• _OBJECTIVE_:
Swap "time" for "reading" in the part of the items that opens with the line containing "time: 10:43" and runs through the end of the items, leaving everything else unchanged. Write out only those lines, without the pictures.
-------- RECORD SET
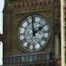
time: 1:59
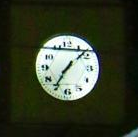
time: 7:08
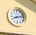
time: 8:12
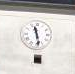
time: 11:28
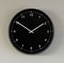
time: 1:50
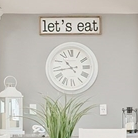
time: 10:43
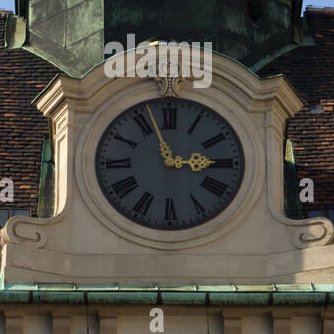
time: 2:56
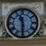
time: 11:30
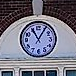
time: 11:05
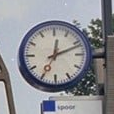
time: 12:11
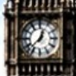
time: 12:37
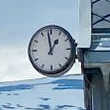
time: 12:58
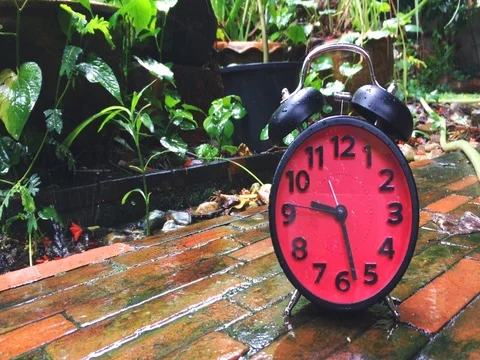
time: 9:27
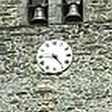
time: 4:45
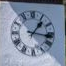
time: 1:16
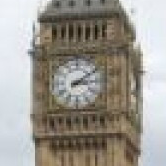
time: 3:09
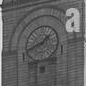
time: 1:41
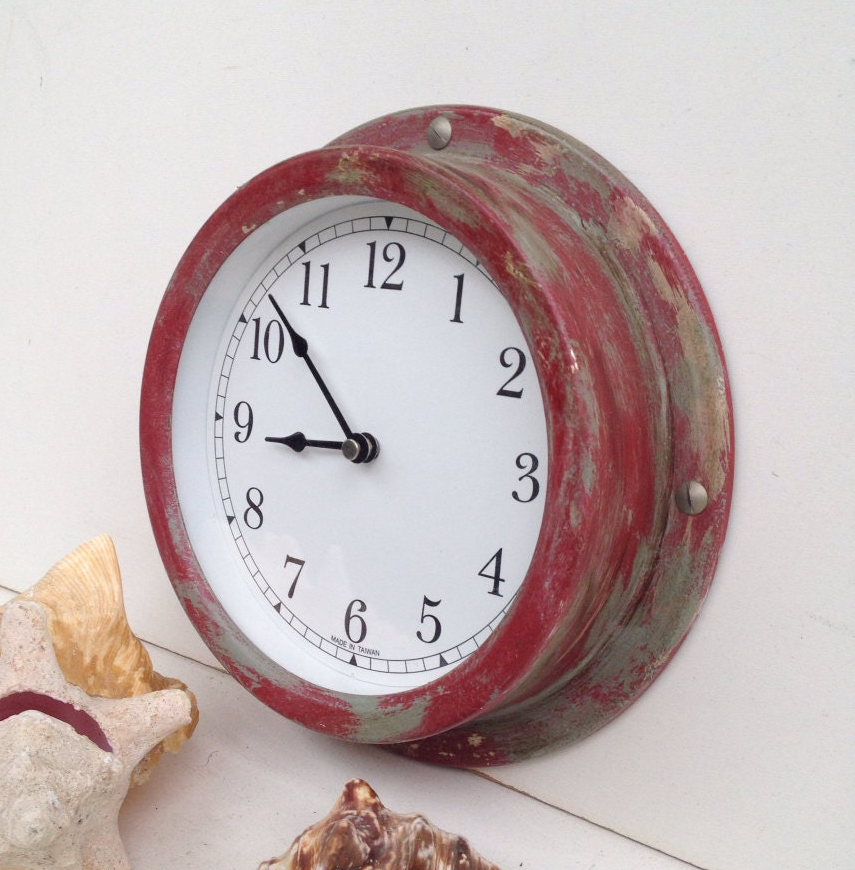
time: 8:52
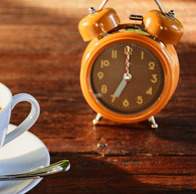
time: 7:00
----------------
• _EXPECTED ANSWER_:
reading: 10:43
reading: 2:56
reading: 11:30
reading: 11:05
reading: 12:11
reading: 12:37
reading: 12:58
reading: 9:27
reading: 4:45
reading: 1:16
reading: 3:09
reading: 1:41
reading: 8:52
reading: 7:00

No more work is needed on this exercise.